The Guardian reports: For Fatemeh, the pill she takes twice a day in her home in Iran means the difference between life and death. Earlier this summer when she contacted her friend Mohammad in the US to say she was running out of the medicine due to a shortage, the obvious thing for her fellow Iranian to do was to order it from the chemist next door and have it shipped directly to Iran. To the dismay of Fatemeh and Mohammad, the order was rejected because of US sanctions on trade with Iran.
This week, Standard Chartered bank was accused by US regulators of scheming with Iran to hide transactions, an accusation it denies. While the sanctions focus may currently be on big institutions, in the eyes of ordinary Iranians, it is they who bear the brunt.
“My friend suffers from Brugada syndrome [a heart condition] and has abnormal electrocardiogram and is at risk of sudden death,” said Mohammad, who lives in Moorhead, Minnesota. “There is one drug that is very effective in regulating the electrocardiogram, and hence preventing cardiac arrest. It is called quinidine sulfate and is manufactured in the US.”
Mohammad ultimately circumvented the problem by having the medicine ordered to his home address and sent to Iran through friends. “By the time she got the pills, her own supply was finishing within four days, what if we couldn’t send them in time? Who would be responsible if anything had happened to her?” he asked.
With the latest embargo placed on the importing of Iranian oil, sanctions are now tighter than ever. Western officials argue that sanctions are aimed at punishing the Iranian regime in the hope of forcing it to comply with international rules over its disputed nuclear programme, but many Iranians see things differently.
“Sanctions are affecting the entire country, but it is the people that bear the brunt and have the least ability to protect themselves from this pressure,” said Trita Parsi, president of the National Iranian American Council and the author of the book A Single Roll of the Dice: Obama’s Diplomacy with Iran. “What is most concerning is that it is now increasingly clear that the people are the target,” he said.

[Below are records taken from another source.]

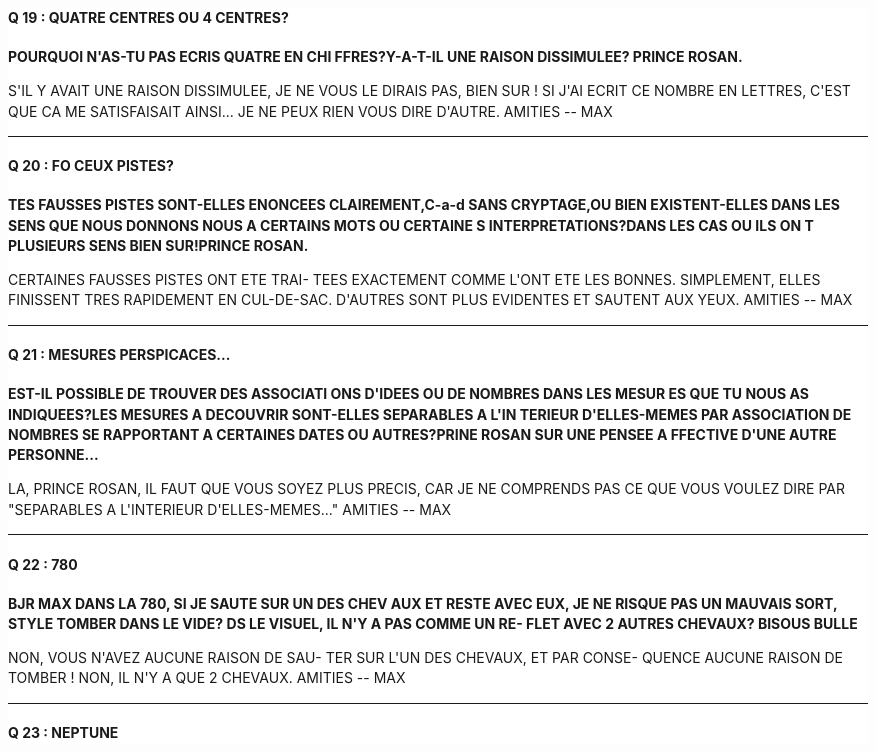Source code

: 
#### Q 19 : QUATRE CENTRES OU 4 CENTRES?

**POURQUOI N'AS-TU PAS ECRIS QUATRE EN CHI FFRES?Y-A-T-IL UNE RAISON DISSIMULEE? PRINCE ROSAN.**

S'IL Y AVAIT UNE RAISON DISSIMULEE, JE NE VOUS LE
DIRAIS PAS, BIEN SUR ! SI J'AI ECRIT CE NOMBRE EN LETTRES, C'EST QUE CA
ME SATISFAISAIT AINSI... JE NE  PEUX RIEN VOUS DIRE D'AUTRE. AMITIES --
MAX

---

#### Q 20 : FO CEUX PISTES?

**TES FAUSSES PISTES SONT-ELLES ENONCEES
CLAIREMENT,C-a-d SANS CRYPTAGE,OU BIEN   EXISTENT-ELLES DANS LES SENS
QUE NOUS    DONNONS NOUS A CERTAINS MOTS OU CERTAINE S
INTERPRETATIONS?DANS LES CAS OU ILS ON T PLUSIEURS SENS BIEN SUR!PRINCE
ROSAN.**

CERTAINES FAUSSES PISTES ONT ETE TRAI- TEES EXACTEMENT
 COMME L'ONT ETE LES BONNES. SIMPLEMENT, ELLES FINISSENT TRES RAPIDEMENT
 EN CUL-DE-SAC. D'AUTRES SONT PLUS EVIDENTES ET SAUTENT AUX YEUX.
AMITIES -- MAX

---

#### Q 21 : MESURES PERSPICACES...

**EST-IL POSSIBLE DE TROUVER DES ASSOCIATI ONS D'IDEES
OU DE NOMBRES DANS LES MESUR ES QUE TU NOUS AS INDIQUEES?LES MESURES  A
DECOUVRIR SONT-ELLES SEPARABLES A L'IN TERIEUR D'ELLES-MEMES PAR
ASSOCIATION DE NOMBRES SE RAPPORTANT A CERTAINES DATES  OU AUTRES?PRINE
ROSAN SUR UNE PENSEE   A FFECTIVE D'UNE AUTRE PERSONNE...**

LA, PRINCE ROSAN, IL FAUT QUE VOUS SOYEZ PLUS PRECIS,
CAR JE NE COMPRENDS PAS CE QUE VOUS VOULEZ DIRE PAR "SEPARABLES A
L'INTERIEUR D'ELLES-MEMES..." AMITIES -- MAX

---

#### Q 22 : 780

**BJR MAX DANS LA 780, SI JE SAUTE SUR UN DES CHEV AUX
ET RESTE AVEC EUX, JE NE RISQUE PAS UN MAUVAIS SORT, STYLE TOMBER DANS
LE VIDE? DS LE VISUEL, IL N'Y A PAS COMME UN RE- FLET AVEC 2 AUTRES
CHEVAUX? BISOUS BULLE**

NON, VOUS N'AVEZ AUCUNE RAISON DE SAU- TER SUR L'UN
DES CHEVAUX, ET PAR CONSE- QUENCE AUCUNE RAISON DE TOMBER ! NON, IL N'Y A
 QUE 2 CHEVAUX. AMITIES -- MAX

---

#### Q 23 : NEPTUNE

According to Parsi, those advocating the punitive measures hope that pressure on the people will translate into pressure on the government. “That works in theory – in democracies. But in a non-democracy, such as Iran, the ability for people to pressure their government is limited,” he said. “Many in Washington acknowledge that we are conducting economic warfare. That means the entire Iranian economy is the battlefield – and ordinary Iranians are [seen as] enemy combatants.”